— Page extract —

Why is the supply of oil more price elastic in the long run? A) New deposits are found. B) Better extraction technology. C) Ability of firms to change the amount of all inputs. D) All of the above.

All of the above.

If the demand function for orange juice is expressed as Q = 2000 - 500p, where Q is quantity in gallons and p is price per gallon measured in dollars, then the demand for orange juice has a unitary elasticity when price equals A) $0. B) $1. C) $2. D) $4.

$2.

Suppose the demand curve for movie tickets has unitary price elasticity and the supply curve is perfectly price elastic. If 3 million tickets are currently sold at a price of $5, approximately how much tax revenue could the government generate from a $1 specific tax? A) $18 million B) $3 million C) $2.7 million D) $1.5 million

$2.7 million

Suppose the demand function for a good is expressed as Q = 100 - 4p. If the good currently sells for $10, then the price elasticity of demand equals A) -1.5. B) -0.67. C) -4. D) -2.5.

-0.67.

If the price of orange juice rises 10%, and as a result the quantity demanded falls by 8%, the price elasticity of demand for orange juice is A) -1.25. B) -80.0. C) -0.80. D) -10.0.

-0.80.

Suppose the inverse demand curve for a good is expressed as Q = 50 - 2p. If the good currently sells for $3, then the price elasticity of demand is A) -3 x (2/50). B) -2 x (50/3). C) -2 x (3/44). D) -3 x (44/2).

-2 * (3/44).

If the demand curve for orange juice is expressed as Q = 2000 - 500p, where Q is measured in gallons and p is measured in dollars, then at the price of $3, elasticity equals A) -0.33. B) -3. C) -9. D) -17.

-3.

If the supply curve for orange juice is estimated to be Q = 40 + 2p, then, at a price of $2, the price elasticity of supply is A) .01. B) .09. C) 1. D) 11.

.09.

If the government decides to levy an ad valorem tax on product with a perfectly inelastic supply. The consumers tax incidence will be A) 0 B) 1 C) .5 D) Cannot be determined.

0

In the late 1980s, the health benefits of oat bran were widely advertised. If the price of oats increased 50%, causing the quantity of oats supplied to increase by 40%, then the price elasticity of supply was A) 1.25. B) -1.25. C) -0.80. D) 0.80.

0.80.

A given supply curve has a zero intercept. At the current equilibrium price the price elasticity of supply equals A) 1. B) 0. C) 2. D) Not enough information.

1.

The market demand for wheat is Q = 100 - 2p + 1 pb + 2Y. If the price of wheat, p, is $2, and the price of barley, pb, is $3, and income, Y, is $1000, the income elasticity of wheat is A) 2 * (1000/2099). B) 2. C) 1/2 * (1000/2099). D) cannot be calculated from the information provided.

2 * (1000/2099).

If a consumer doubles her quantity of ice cream consumed when her income rises by 25%, then her income elasticity of demand for ice cream is A) 8.0. B) 4.0. C) .25. D) .08.

4.0.

Which of the following is an example of an ad valorem tax? A) 5% of price. B) 5% of quantity sold. C) $0.50 per unit sold. D) Government regulation.

Stored data entries
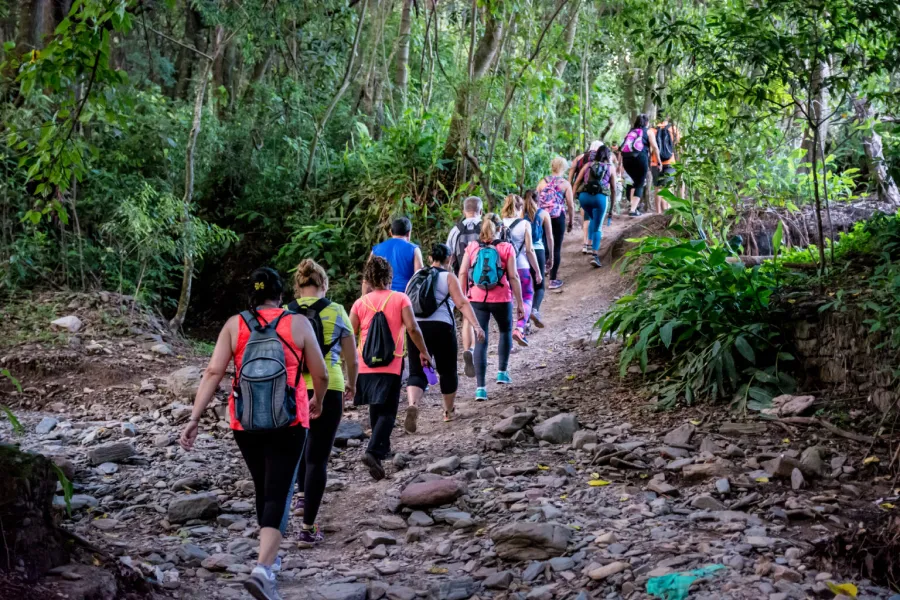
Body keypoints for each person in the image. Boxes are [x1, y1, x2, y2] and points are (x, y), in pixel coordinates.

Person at [179, 267, 328, 600]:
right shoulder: (298, 322)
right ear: (280, 293)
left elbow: (214, 371)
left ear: (252, 294)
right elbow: (319, 373)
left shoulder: (235, 324)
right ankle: (262, 570)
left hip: (245, 423)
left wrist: (194, 417)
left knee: (264, 487)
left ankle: (268, 566)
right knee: (280, 491)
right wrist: (317, 398)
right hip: (290, 420)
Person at [285, 259, 358, 547]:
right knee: (318, 457)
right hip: (330, 386)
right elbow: (352, 358)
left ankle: (301, 496)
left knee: (298, 446)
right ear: (324, 284)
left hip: (293, 389)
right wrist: (353, 383)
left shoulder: (285, 313)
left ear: (298, 287)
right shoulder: (337, 310)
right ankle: (307, 529)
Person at [351, 256, 432, 480]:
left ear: (367, 278)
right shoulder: (400, 298)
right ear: (390, 277)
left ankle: (382, 448)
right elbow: (413, 329)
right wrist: (423, 351)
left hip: (365, 363)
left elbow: (350, 333)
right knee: (389, 411)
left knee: (376, 407)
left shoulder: (360, 303)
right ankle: (373, 451)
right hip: (391, 362)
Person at [405, 243, 485, 428]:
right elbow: (462, 303)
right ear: (449, 259)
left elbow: (407, 304)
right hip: (442, 327)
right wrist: (476, 326)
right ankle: (448, 411)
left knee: (417, 372)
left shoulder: (415, 277)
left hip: (416, 328)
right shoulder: (448, 277)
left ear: (430, 258)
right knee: (447, 371)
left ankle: (413, 405)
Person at [458, 214, 525, 401]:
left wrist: (463, 296)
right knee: (505, 331)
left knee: (481, 339)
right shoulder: (506, 247)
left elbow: (463, 272)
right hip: (501, 297)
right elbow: (513, 277)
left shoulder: (471, 247)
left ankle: (480, 388)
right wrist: (520, 302)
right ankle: (502, 372)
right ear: (499, 229)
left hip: (476, 298)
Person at [445, 196, 483, 379]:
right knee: (483, 313)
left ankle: (469, 348)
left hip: (463, 278)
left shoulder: (455, 230)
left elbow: (448, 258)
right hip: (486, 278)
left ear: (463, 210)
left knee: (466, 315)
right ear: (480, 210)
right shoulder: (487, 226)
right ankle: (479, 350)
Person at [501, 194, 543, 346]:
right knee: (527, 296)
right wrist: (537, 271)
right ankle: (519, 328)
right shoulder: (525, 224)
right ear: (520, 208)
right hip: (521, 266)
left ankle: (507, 342)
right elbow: (530, 250)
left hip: (503, 269)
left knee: (508, 301)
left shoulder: (499, 223)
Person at [573, 145, 618, 268]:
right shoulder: (610, 168)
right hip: (600, 198)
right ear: (608, 156)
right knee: (598, 227)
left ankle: (587, 244)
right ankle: (595, 255)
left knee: (592, 217)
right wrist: (611, 208)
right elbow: (614, 189)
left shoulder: (587, 165)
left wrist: (572, 200)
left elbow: (577, 182)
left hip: (584, 198)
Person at [535, 157, 575, 290]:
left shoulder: (542, 182)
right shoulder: (565, 184)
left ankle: (540, 274)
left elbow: (535, 201)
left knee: (543, 244)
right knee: (556, 247)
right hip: (558, 217)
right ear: (563, 167)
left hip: (542, 217)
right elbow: (570, 205)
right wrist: (571, 221)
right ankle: (553, 280)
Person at [523, 189, 553, 326]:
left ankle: (525, 323)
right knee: (539, 286)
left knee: (526, 288)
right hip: (538, 251)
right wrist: (551, 256)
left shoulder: (519, 215)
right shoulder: (543, 214)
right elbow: (549, 237)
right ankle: (535, 309)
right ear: (539, 200)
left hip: (523, 252)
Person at [370, 217, 424, 293]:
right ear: (409, 233)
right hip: (405, 296)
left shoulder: (376, 249)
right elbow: (419, 277)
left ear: (391, 232)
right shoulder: (414, 249)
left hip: (381, 296)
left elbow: (367, 277)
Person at [620, 114, 660, 216]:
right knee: (640, 183)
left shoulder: (630, 132)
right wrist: (658, 161)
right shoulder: (648, 131)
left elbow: (623, 146)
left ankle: (633, 207)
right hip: (640, 158)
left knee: (635, 182)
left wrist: (620, 164)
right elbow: (655, 147)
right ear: (647, 122)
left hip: (626, 159)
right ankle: (633, 210)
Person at [569, 141, 602, 254]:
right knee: (595, 218)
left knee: (586, 219)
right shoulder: (602, 159)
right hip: (597, 192)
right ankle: (590, 243)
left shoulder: (579, 158)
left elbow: (571, 177)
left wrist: (570, 195)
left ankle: (584, 244)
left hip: (582, 191)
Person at [649, 113, 680, 213]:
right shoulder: (673, 129)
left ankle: (658, 213)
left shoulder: (652, 130)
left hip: (655, 162)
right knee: (668, 187)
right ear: (667, 117)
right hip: (670, 162)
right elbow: (679, 146)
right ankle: (667, 211)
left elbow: (650, 148)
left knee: (658, 187)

— Task goal —
Answer these questions from the elasticity quiz, one per line:
1. At what price does the quiz give unitary elasticity for orange juice demand of Q = 2000 - 500p?
2. What income elasticity of demand for ice cream does the quiz give when a consumer doubles consumption after a 25% income rise?
3. In what period were the health benefits of oat bran widely advertised?

— Solution for this exercise —
1. $2
2. 4.0
3. The late 1980s